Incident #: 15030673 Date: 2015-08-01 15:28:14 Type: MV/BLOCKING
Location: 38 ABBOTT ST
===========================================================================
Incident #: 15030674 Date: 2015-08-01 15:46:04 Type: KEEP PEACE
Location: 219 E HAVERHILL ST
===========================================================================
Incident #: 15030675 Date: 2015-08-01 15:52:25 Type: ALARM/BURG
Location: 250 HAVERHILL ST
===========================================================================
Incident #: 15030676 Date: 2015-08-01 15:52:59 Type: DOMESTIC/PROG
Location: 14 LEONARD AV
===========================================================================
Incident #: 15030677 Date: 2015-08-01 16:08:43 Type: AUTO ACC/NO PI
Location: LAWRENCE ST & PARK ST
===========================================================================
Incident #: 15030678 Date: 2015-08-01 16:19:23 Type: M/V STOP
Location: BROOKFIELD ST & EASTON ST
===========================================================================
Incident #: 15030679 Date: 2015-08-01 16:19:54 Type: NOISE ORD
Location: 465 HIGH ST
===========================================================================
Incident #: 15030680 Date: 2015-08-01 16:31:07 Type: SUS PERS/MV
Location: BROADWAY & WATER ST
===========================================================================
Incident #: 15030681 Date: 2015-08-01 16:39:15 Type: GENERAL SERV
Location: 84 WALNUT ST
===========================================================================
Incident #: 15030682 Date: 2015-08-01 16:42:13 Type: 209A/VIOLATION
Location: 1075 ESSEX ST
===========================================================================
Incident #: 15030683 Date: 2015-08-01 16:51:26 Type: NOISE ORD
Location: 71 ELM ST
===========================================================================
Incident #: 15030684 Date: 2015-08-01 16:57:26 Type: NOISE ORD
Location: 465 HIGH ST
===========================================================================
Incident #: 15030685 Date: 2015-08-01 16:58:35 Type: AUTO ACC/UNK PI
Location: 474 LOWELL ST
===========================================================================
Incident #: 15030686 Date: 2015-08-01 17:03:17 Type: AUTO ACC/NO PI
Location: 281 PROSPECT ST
************
- _What you need to do_: Could you copy every record above exactly as written?

- _Reply to the exercise_:
Incident #: 15030673 Date: 2015-08-01 15:28:14 Type: MV/BLOCKING
Location: 38 ABBOTT ST
===========================================================================
Incident #: 15030674 Date: 2015-08-01 15:46:04 Type: KEEP PEACE
Location: 219 E HAVERHILL ST
===========================================================================
Incident #: 15030675 Date: 2015-08-01 15:52:25 Type: ALARM/BURG
Location: 250 HAVERHILL ST
===========================================================================
Incident #: 15030676 Date: 2015-08-01 15:52:59 Type: DOMESTIC/PROG
Location: 14 LEONARD AV
===========================================================================
Incident #: 15030677 Date: 2015-08-01 16:08:43 Type: AUTO ACC/NO PI
Location: LAWRENCE ST & PARK ST
===========================================================================
Incident #: 15030678 Date: 2015-08-01 16:19:23 Type: M/V STOP
Location: BROOKFIELD ST & EASTON ST
===========================================================================
Incident #: 15030679 Date: 2015-08-01 16:19:54 Type: NOISE ORD
Location: 465 HIGH ST
===========================================================================
Incident #: 15030680 Date: 2015-08-01 16:31:07 Type: SUS PERS/MV
Location: BROADWAY & WATER ST
===========================================================================
Incident #: 15030681 Date: 2015-08-01 16:39:15 Type: GENERAL SERV
Location: 84 WALNUT ST
===========================================================================
Incident #: 15030682 Date: 2015-08-01 16:42:13 Type: 209A/VIOLATION
Location: 1075 ESSEX ST
===========================================================================
Incident #: 15030683 Date: 2015-08-01 16:51:26 Type: NOISE ORD
Location: 71 ELM ST
===========================================================================
Incident #: 15030684 Date: 2015-08-01 16:57:26 Type: NOISE ORD
Location: 465 HIGH ST
===========================================================================
Incident #: 15030685 Date: 2015-08-01 16:58:35 Type: AUTO ACC/UNK PI
Location: 474 LOWELL ST
===========================================================================
Incident #: 15030686 Date: 2015-08-01 17:03:17 Type: AUTO ACC/NO PI
Location: 281 PROSPECT ST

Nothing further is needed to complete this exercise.